We hear of caregiver role strain, but the incredible inner peace that accompanies caregiving of a loved one at home can also be a very positive experience.
As a home care nurse and faculty member, I work with many caregivers who are experiencing role strain. I often wondered why people choose to care for their loved ones at home, and now, because of my mother, I understand.
When I began as a faculty member, my 84-year-old mother had been experiencing failing health with frequent falls, resulting in placement in an assisted living facility. The decision to place her had been difficult, aggravated by her failing memory and her unhappiness there. Each day that I visited her, she asked, "When are we going home?" leaving me with a heavy burden.
My mother had always been a strong woman and powerful role model. She was college educated and served as a sergeant in the U.S. Marines during World War II. She was a journalist, eventually becoming the Editor of a Catholic newspaper in western New York. Her most valued accomplishment had been her ability to raise funds for Mother Theresa's causes through her column in the newspaper. She dedicated herself to helping others.
After 1 month in the facility my mother fell. She had to undergo emergency brain surgery to evacuate two subdural hematomas. She survived the surgery, but her short-term memory worsened. She was diagnosed with dementia.
When it came time for discharge, she was alert enough to state adamantly that she would not go to a nursing home. I decided to take her home to live with me, and my husband agreed. Additionally, being the nurse in the family, everyone assumed I could "handle it" better than my siblings.
Initially life seemed unbearable. My mother was incontinent, hallucinating, and disoriented. At one point she stayed awake for 40 hours seeing people, places, and things that weren't there. We were exhausted. But in time, she showed signs of improvement.

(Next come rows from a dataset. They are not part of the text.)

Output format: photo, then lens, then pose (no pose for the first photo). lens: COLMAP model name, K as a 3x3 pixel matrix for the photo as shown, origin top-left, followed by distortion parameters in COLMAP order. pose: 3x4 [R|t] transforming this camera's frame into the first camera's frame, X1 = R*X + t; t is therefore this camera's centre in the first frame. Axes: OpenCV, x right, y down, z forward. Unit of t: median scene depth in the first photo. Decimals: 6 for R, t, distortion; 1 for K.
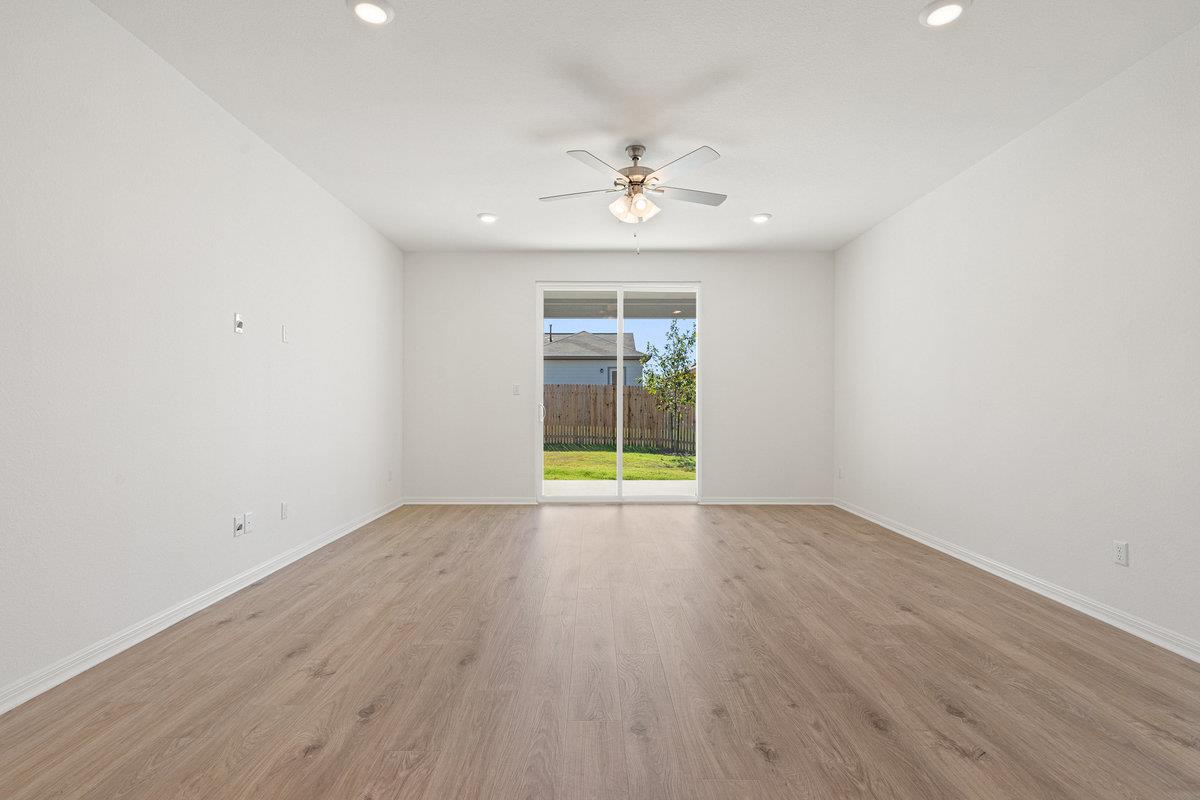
lens RADIAL K [[553.1, 0, 600.0], [0, 553.1, 400.0], [0, 0, 1]] dist [-0.000088, 0.000322]
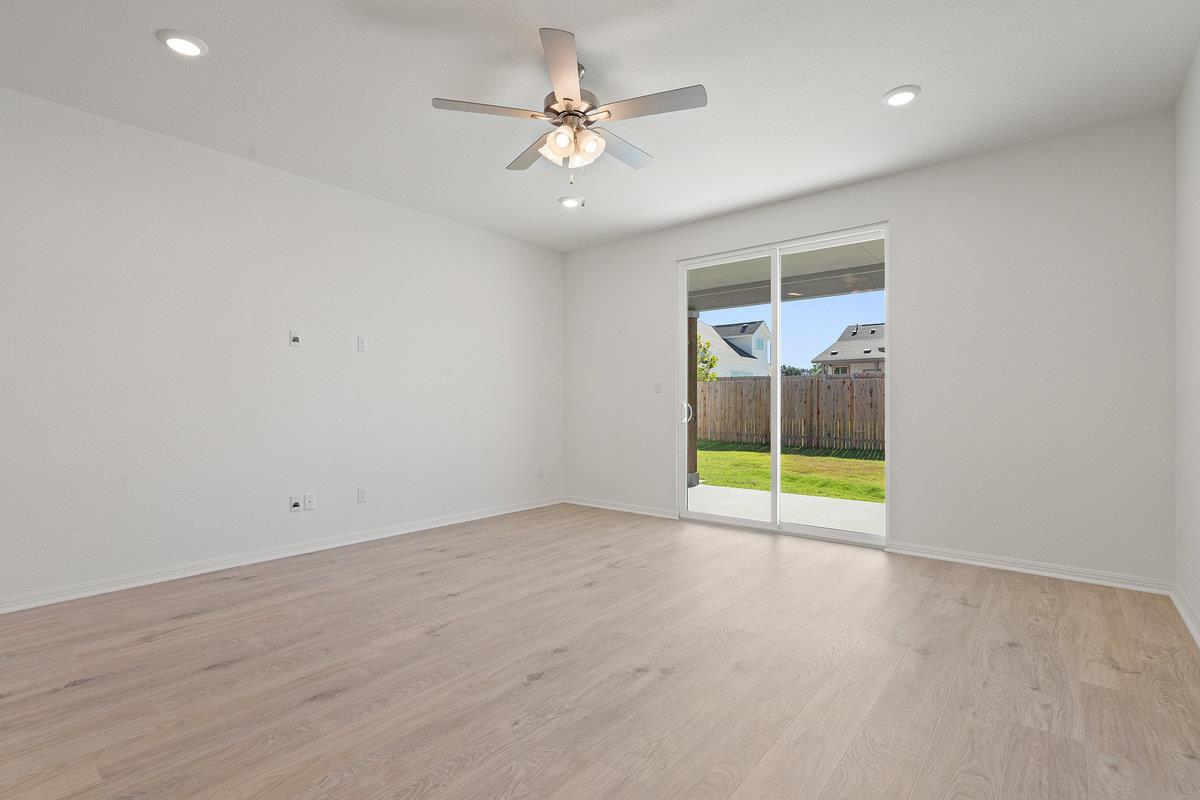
lens RADIAL K [[553.1, 0, 600.0], [0, 553.1, 400.0], [0, 0, 1]] dist [-0.000088, 0.000322]
pose [[0.768342, -0.007114, -0.640001, 0.538449], [0.008425, 0.999964, -0.001001, 0.003662], [0.639985, -0.004623, 0.768374, 0.403698]]
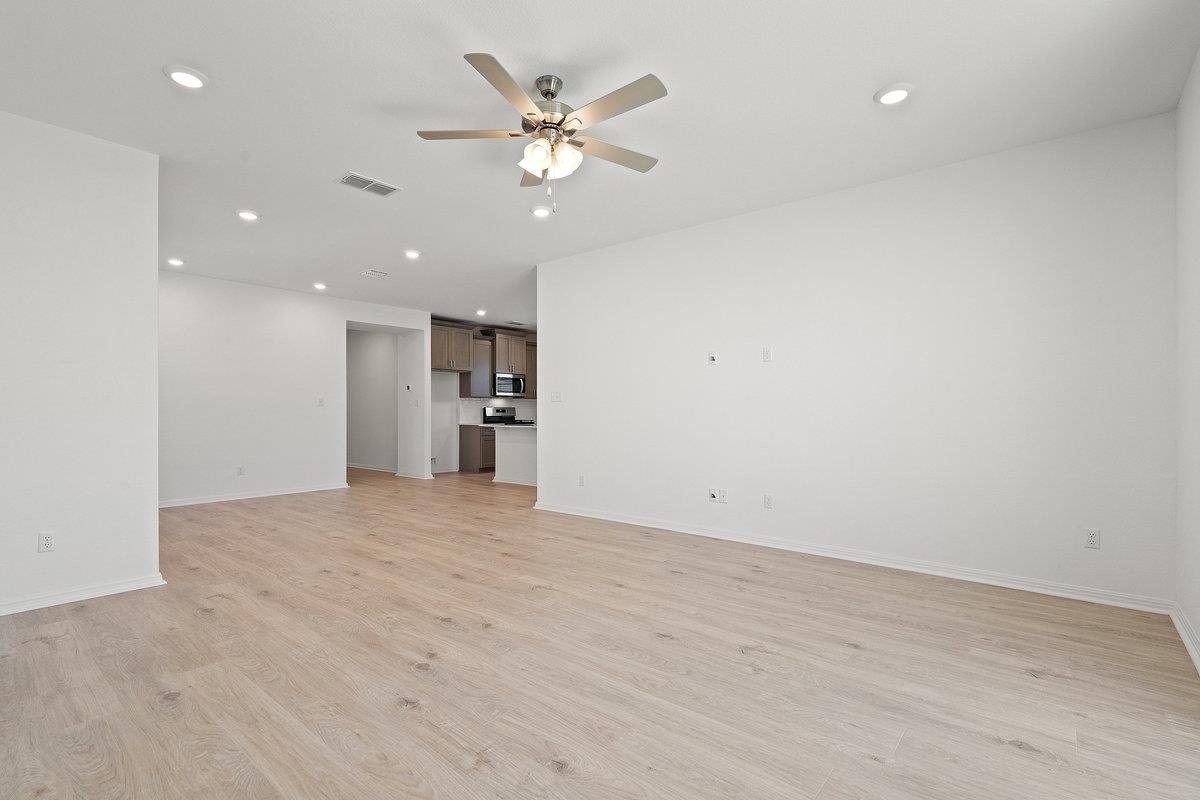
lens RADIAL K [[563.2, 0, 604.7], [0, 563.2, 410.3], [0, 0, 1]] dist [-0.000855, 0.000020]
pose [[-0.646924, -0.003045, -0.762548, 0.567057], [0.004540, 0.999959, -0.007844, 0.008805], [0.762541, -0.008537, -0.646884, 1.447592]]
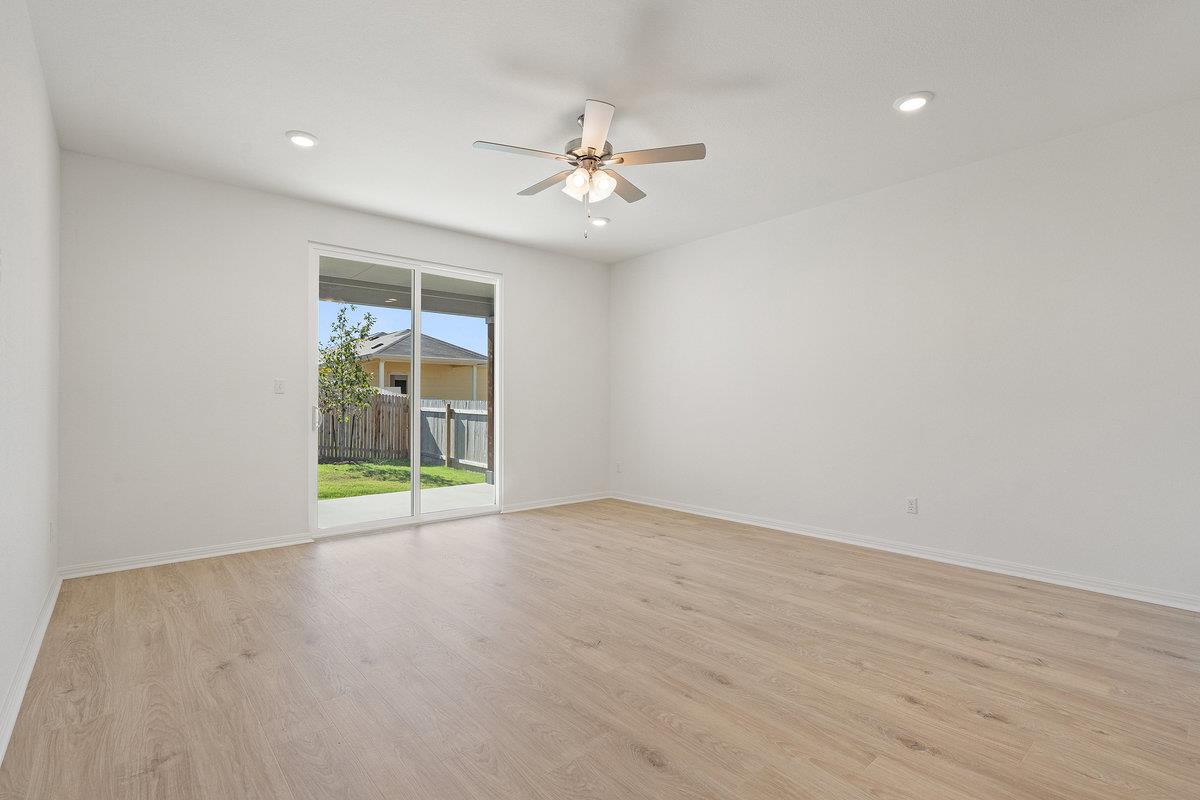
lens RADIAL K [[550.0, 0, 600.0], [0, 550.0, 400.0], [0, 0, 1]] dist [0.001820, 0.000529]
pose [[0.766522, 0.001753, 0.642216, -0.451825], [-0.000908, 0.999998, -0.001646, -0.000971], [-0.642217, 0.000678, 0.766522, 0.288617]]
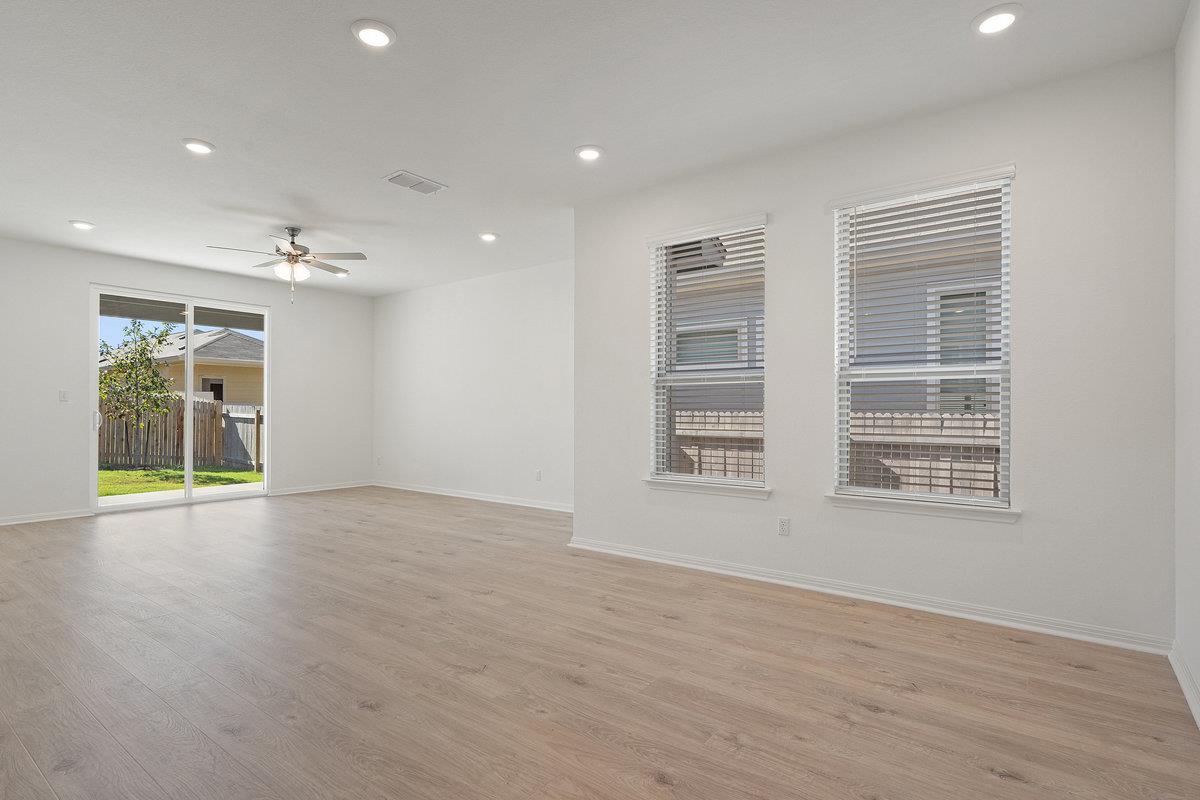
lens RADIAL K [[574.3, 0, 611.6], [0, 574.3, 408.7], [0, 0, 1]] dist [-0.015707, -0.000099]
pose [[0.588529, 0.000625, 0.808476, -0.586463], [-0.003213, 0.999994, 0.001566, -0.001280], [-0.808470, -0.003519, 0.588527, -0.477395]]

However, her memory worsened. Yet, I began to appreciate my mother in a way I never knew possible. We reconnected as we spent a great deal of time together. I had forgotten how interesting and sweet she could be. I found myself rushing home to be with her. When she called out my name in the morning, I felt important and needed. I no longer thought only of me as I attended to her needs.
When she whispered, "I need a hug," I appreciated the fragility of life and the human bond that is so vital to our survival. I reflected on how life takes unanticipated twists and turns.
When my mother spoke of people and places long ago, I knew those memories and was taken to a time when life was easy and comforting. I remembered watching I Love Lucy with her, playing with the clothespins as she hung out the wash, singing with her as she played the piano or guitar, and spying on her while she gossiped with the neighbors, always dominating the conversations with her fascinating stories.
When my mother died from a fall, I reflected on the satisfaction and peace I had not anticipated I would feel. I knew what it was to "give back" to my mother.
It seems incredible that caregiving can be so satisfying. I look into her bedroom now and I can feel her presence...and I am thankful for the final gift she gave me.
I remembered when she was in control, and when I needed her-and she was always there for me. As her memory worsened, I began to appreciate my mother in a way I never knew possible.